* _RECORDS PROVIDED_
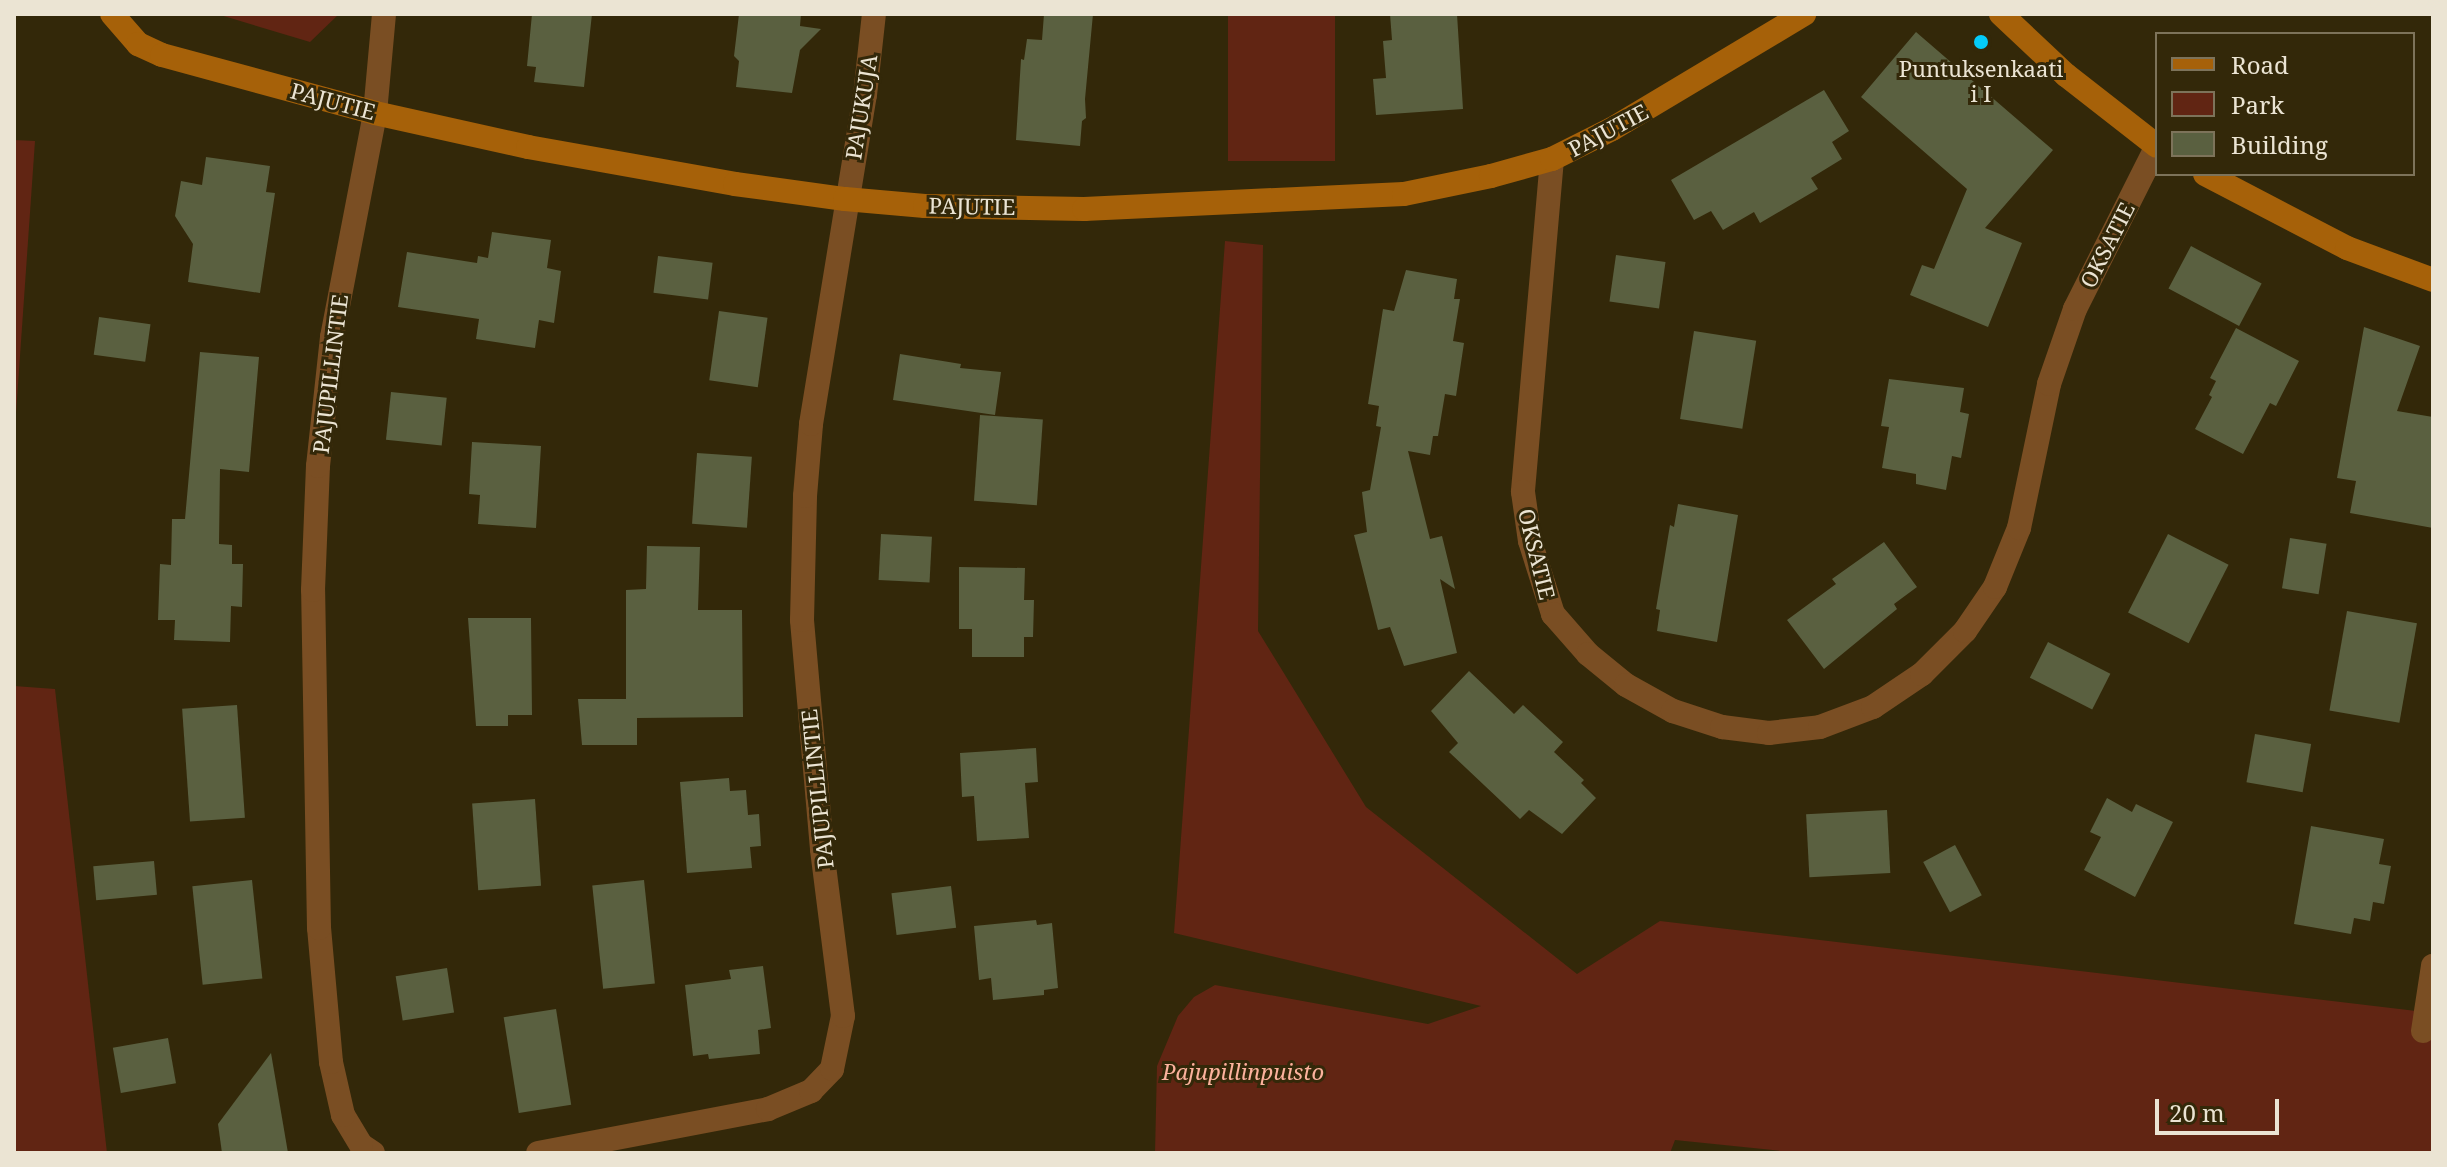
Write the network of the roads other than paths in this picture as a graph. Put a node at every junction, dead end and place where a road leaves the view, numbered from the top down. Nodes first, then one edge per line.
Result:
1 (384, 14) edge
2 (874, 14) edge
3 (1804, 14) edge
4 (2001, 14) edge
5 (117, 20) edge
6 (375, 113) junction
7 (2155, 144) edge
8 (2155, 150) edge
9 (1552, 159) junction
10 (2209, 176) edge
11 (845, 199) junction
12 (2433, 280) edge
13 (2433, 966) edge
14 (2423, 1031) dead end
15 (373, 1153) edge
16 (538, 1153) edge

1 - 6 street, PAJUPILLINTIE
2 - 11 street, PAJUKUJA
3 - 9 street, PAJUTIE
4 - 7 street
5 - 6 street, PAJUTIE
6 - 11 street, PAJUTIE
6 - 15 street, PAJUPILLINTIE
8 - 9 street, OKSATIE
9 - 11 street, PAJUTIE
10 - 12 street
11 - 16 street, PAJUPILLINTIE
13 - 14 street

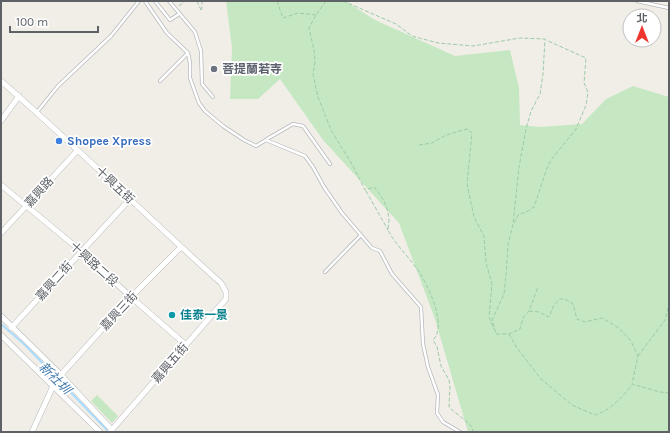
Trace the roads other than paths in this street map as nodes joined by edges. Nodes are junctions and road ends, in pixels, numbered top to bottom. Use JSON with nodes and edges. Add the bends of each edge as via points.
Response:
{"nodes":[{"id":1,"x":139,"y":1,"type":"edge"},
{"id":2,"x":145,"y":1,"type":"edge"},
{"id":3,"x":155,"y":1,"type":"edge"},
{"id":4,"x":169,"y":1,"type":"edge"},
{"id":5,"x":637,"y":1,"type":"edge"},
{"id":6,"x":669,"y":8,"type":"edge"},
{"id":7,"x":179,"y":14,"type":"junction"},
{"id":8,"x":188,"y":53,"type":"junction"},
{"id":9,"x":1,"y":81,"type":"edge"},
{"id":10,"x":160,"y":81,"type":"dead end"},
{"id":11,"x":19,"y":96,"type":"junction"},
{"id":12,"x":213,"y":97,"type":"dead end"},
{"id":13,"x":37,"y":112,"type":"junction"},
{"id":14,"x":1,"y":121,"type":"edge"},
{"id":15,"x":266,"y":140,"type":"junction"},
{"id":16,"x":77,"y":151,"type":"junction"},
{"id":17,"x":330,"y":164,"type":"dead end"},
{"id":18,"x":1,"y":186,"type":"edge"},
{"id":19,"x":130,"y":199,"type":"junction"},
{"id":20,"x":26,"y":206,"type":"junction"},
{"id":21,"x":1,"y":233,"type":"edge"},
{"id":22,"x":361,"y":235,"type":"junction"},
{"id":23,"x":181,"y":247,"type":"junction"},
{"id":24,"x":81,"y":251,"type":"junction"},
{"id":25,"x":325,"y":272,"type":"dead end"},
{"id":26,"x":226,"y":292,"type":"joint"},
{"id":27,"x":131,"y":297,"type":"junction"},
{"id":28,"x":1,"y":316,"type":"edge"},
{"id":29,"x":12,"y":327,"type":"junction"},
{"id":30,"x":4,"y":335,"type":"edge"},
{"id":31,"x":1,"y":343,"type":"edge"},
{"id":32,"x":186,"y":345,"type":"junction"},
{"id":33,"x":60,"y":376,"type":"junction"},
{"id":34,"x":54,"y":384,"type":"junction"},
{"id":35,"x":112,"y":431,"type":"edge"},
{"id":36,"x":32,"y":432,"type":"edge"},
{"id":37,"x":100,"y":432,"type":"edge"},
{"id":38,"x":460,"y":432,"type":"edge"}],
"edges":[{"from":1,"to":13,"type":"lane","via":[[111,36],[58,86]]},
{"from":2,"to":8,"type":"lane","via":[[167,33]]},
{"from":3,"to":7,"type":"lane","via":[[170,20]]},
{"from":4,"to":7,"type":"lane"},
{"from":5,"to":6,"type":"lane"},
{"from":7,"to":12,"type":"lane","via":[[198,39],[202,84]]},
{"from":8,"to":10,"type":"lane"},
{"from":8,"to":15,"type":"lane","via":[[190,78],[204,111],[256,146]]},
{"from":9,"to":11,"type":"street","name":"十興五街"},
{"from":11,"to":13,"type":"street","name":"十興五街"},
{"from":11,"to":14,"type":"street"},
{"from":13,"to":16,"type":"street","name":"十興五街"},
{"from":15,"to":17,"type":"lane","via":[[293,124],[303,126]]},
{"from":15,"to":22,"type":"lane","via":[[305,156],[324,188]]},
{"from":16,"to":19,"type":"street","name":"十興五街"},
{"from":16,"to":20,"type":"street","name":"嘉興路"},
{"from":18,"to":20,"type":"street","name":"十興路二段"},
{"from":19,"to":23,"type":"street","name":"十興五街"},
{"from":19,"to":24,"type":"street","name":"嘉興二街"},
{"from":20,"to":21,"type":"street","name":"嘉興路"},
{"from":20,"to":24,"type":"street","name":"十興路二段"},
{"from":22,"to":25,"type":"lane"},
{"from":22,"to":38,"type":"lane","via":[[372,248],[380,251],[392,274],[420,307],[428,367],[438,396],[437,413],[443,422]]},
{"from":23,"to":26,"type":"street","name":"十興五街","via":[[221,283]]},
{"from":23,"to":27,"type":"street","name":"嘉興三街"},
{"from":24,"to":27,"type":"street","name":"十興路二段"},
{"from":24,"to":29,"type":"street","name":"嘉興二街"},
{"from":26,"to":32,"type":"street","name":"嘉興五街","via":[[226,299]]},
{"from":27,"to":32,"type":"street","name":"十興路二段"},
{"from":27,"to":33,"type":"street","name":"嘉興三街"},
{"from":28,"to":29,"type":"street"},
{"from":29,"to":33,"type":"street"},
{"from":30,"to":31,"type":"street"},
{"from":30,"to":34,"type":"street"},
{"from":32,"to":35,"type":"street","name":"嘉興五街"},
{"from":33,"to":35,"type":"street"},
{"from":34,"to":36,"type":"street"},
{"from":34,"to":37,"type":"street"}]}
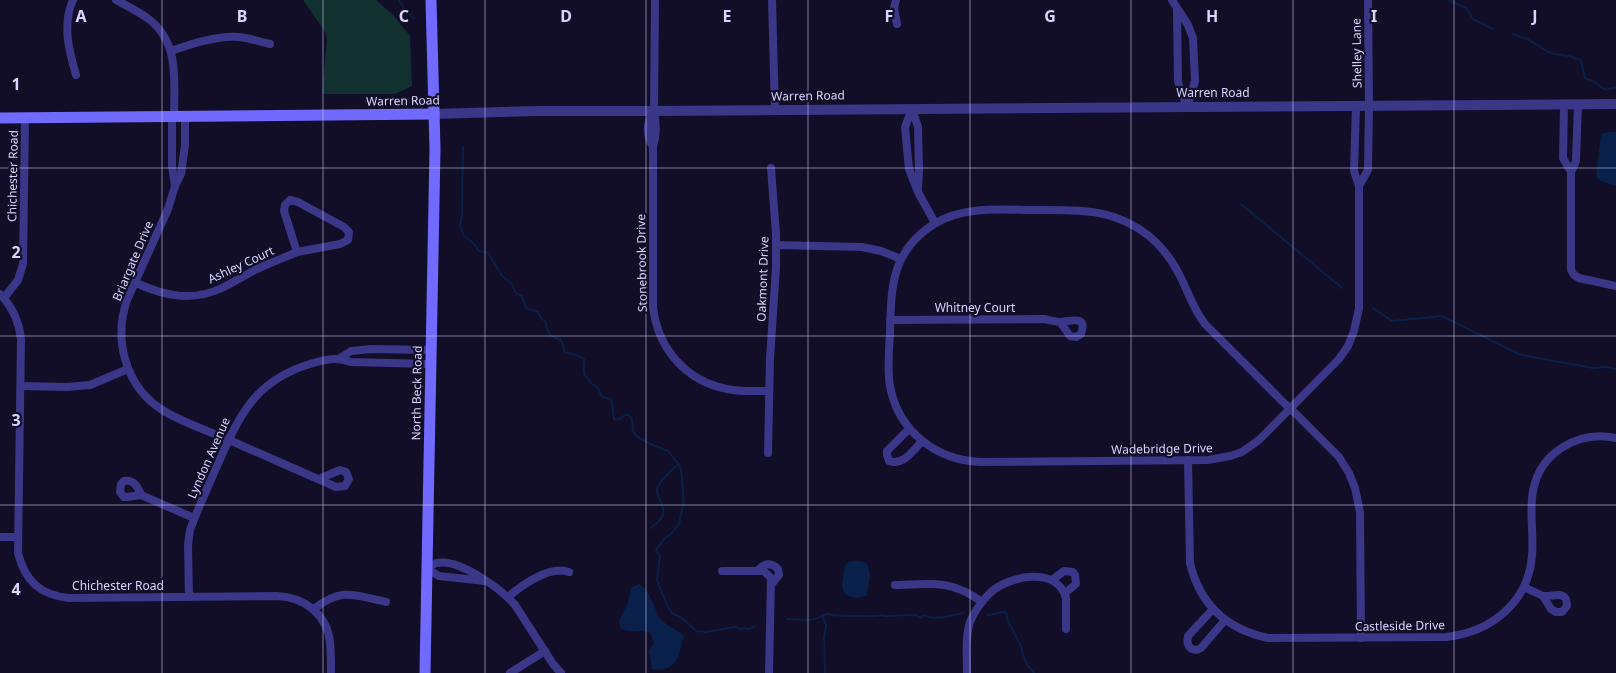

* _WHAT NEEDS TO BE DONE_
Return every line of the listing exactly, leaving its pictures behind.

* _RESULT OF THIS TASK_
Write the network of the roads other than paths in this picture as a graph. Put a node at every junction, dead end and place where a road leaves the view, numbered from the top down. Nodes first, then one edge per line.
Result:
1 (384, 14) edge
2 (874, 14) edge
3 (1804, 14) edge
4 (2001, 14) edge
5 (117, 20) edge
6 (375, 113) junction
7 (2155, 144) edge
8 (2155, 150) edge
9 (1552, 159) junction
10 (2209, 176) edge
11 (845, 199) junction
12 (2433, 280) edge
13 (2433, 966) edge
14 (2423, 1031) dead end
15 (373, 1153) edge
16 (538, 1153) edge

1 - 6 street, PAJUPILLINTIE
2 - 11 street, PAJUKUJA
3 - 9 street, PAJUTIE
4 - 7 street
5 - 6 street, PAJUTIE
6 - 11 street, PAJUTIE
6 - 15 street, PAJUPILLINTIE
8 - 9 street, OKSATIE
9 - 11 street, PAJUTIE
10 - 12 street
11 - 16 street, PAJUPILLINTIE
13 - 14 street

Trace the roads other than paths in this street map as nodes joined by edges. Nodes are junctions and road ends, in pixels, numbered top to bottom. Use JSON with nodes and edges. Add the bends of each edge as via points.
Response:
{"nodes":[{"id":1,"x":139,"y":1,"type":"edge"},
{"id":2,"x":145,"y":1,"type":"edge"},
{"id":3,"x":155,"y":1,"type":"edge"},
{"id":4,"x":169,"y":1,"type":"edge"},
{"id":5,"x":637,"y":1,"type":"edge"},
{"id":6,"x":669,"y":8,"type":"edge"},
{"id":7,"x":179,"y":14,"type":"junction"},
{"id":8,"x":188,"y":53,"type":"junction"},
{"id":9,"x":1,"y":81,"type":"edge"},
{"id":10,"x":160,"y":81,"type":"dead end"},
{"id":11,"x":19,"y":96,"type":"junction"},
{"id":12,"x":213,"y":97,"type":"dead end"},
{"id":13,"x":37,"y":112,"type":"junction"},
{"id":14,"x":1,"y":121,"type":"edge"},
{"id":15,"x":266,"y":140,"type":"junction"},
{"id":16,"x":77,"y":151,"type":"junction"},
{"id":17,"x":330,"y":164,"type":"dead end"},
{"id":18,"x":1,"y":186,"type":"edge"},
{"id":19,"x":130,"y":199,"type":"junction"},
{"id":20,"x":26,"y":206,"type":"junction"},
{"id":21,"x":1,"y":233,"type":"edge"},
{"id":22,"x":361,"y":235,"type":"junction"},
{"id":23,"x":181,"y":247,"type":"junction"},
{"id":24,"x":81,"y":251,"type":"junction"},
{"id":25,"x":325,"y":272,"type":"dead end"},
{"id":26,"x":226,"y":292,"type":"joint"},
{"id":27,"x":131,"y":297,"type":"junction"},
{"id":28,"x":1,"y":316,"type":"edge"},
{"id":29,"x":12,"y":327,"type":"junction"},
{"id":30,"x":4,"y":335,"type":"edge"},
{"id":31,"x":1,"y":343,"type":"edge"},
{"id":32,"x":186,"y":345,"type":"junction"},
{"id":33,"x":60,"y":376,"type":"junction"},
{"id":34,"x":54,"y":384,"type":"junction"},
{"id":35,"x":112,"y":431,"type":"edge"},
{"id":36,"x":32,"y":432,"type":"edge"},
{"id":37,"x":100,"y":432,"type":"edge"},
{"id":38,"x":460,"y":432,"type":"edge"}],
"edges":[{"from":1,"to":13,"type":"lane","via":[[111,36],[58,86]]},
{"from":2,"to":8,"type":"lane","via":[[167,33]]},
{"from":3,"to":7,"type":"lane","via":[[170,20]]},
{"from":4,"to":7,"type":"lane"},
{"from":5,"to":6,"type":"lane"},
{"from":7,"to":12,"type":"lane","via":[[198,39],[202,84]]},
{"from":8,"to":10,"type":"lane"},
{"from":8,"to":15,"type":"lane","via":[[190,78],[204,111],[256,146]]},
{"from":9,"to":11,"type":"street","name":"十興五街"},
{"from":11,"to":13,"type":"street","name":"十興五街"},
{"from":11,"to":14,"type":"street"},
{"from":13,"to":16,"type":"street","name":"十興五街"},
{"from":15,"to":17,"type":"lane","via":[[293,124],[303,126]]},
{"from":15,"to":22,"type":"lane","via":[[305,156],[324,188]]},
{"from":16,"to":19,"type":"street","name":"十興五街"},
{"from":16,"to":20,"type":"street","name":"嘉興路"},
{"from":18,"to":20,"type":"street","name":"十興路二段"},
{"from":19,"to":23,"type":"street","name":"十興五街"},
{"from":19,"to":24,"type":"street","name":"嘉興二街"},
{"from":20,"to":21,"type":"street","name":"嘉興路"},
{"from":20,"to":24,"type":"street","name":"十興路二段"},
{"from":22,"to":25,"type":"lane"},
{"from":22,"to":38,"type":"lane","via":[[372,248],[380,251],[392,274],[420,307],[428,367],[438,396],[437,413],[443,422]]},
{"from":23,"to":26,"type":"street","name":"十興五街","via":[[221,283]]},
{"from":23,"to":27,"type":"street","name":"嘉興三街"},
{"from":24,"to":27,"type":"street","name":"十興路二段"},
{"from":24,"to":29,"type":"street","name":"嘉興二街"},
{"from":26,"to":32,"type":"street","name":"嘉興五街","via":[[226,299]]},
{"from":27,"to":32,"type":"street","name":"十興路二段"},
{"from":27,"to":33,"type":"street","name":"嘉興三街"},
{"from":28,"to":29,"type":"street"},
{"from":29,"to":33,"type":"street"},
{"from":30,"to":31,"type":"street"},
{"from":30,"to":34,"type":"street"},
{"from":32,"to":35,"type":"street","name":"嘉興五街"},
{"from":33,"to":35,"type":"street"},
{"from":34,"to":36,"type":"street"},
{"from":34,"to":37,"type":"street"}]}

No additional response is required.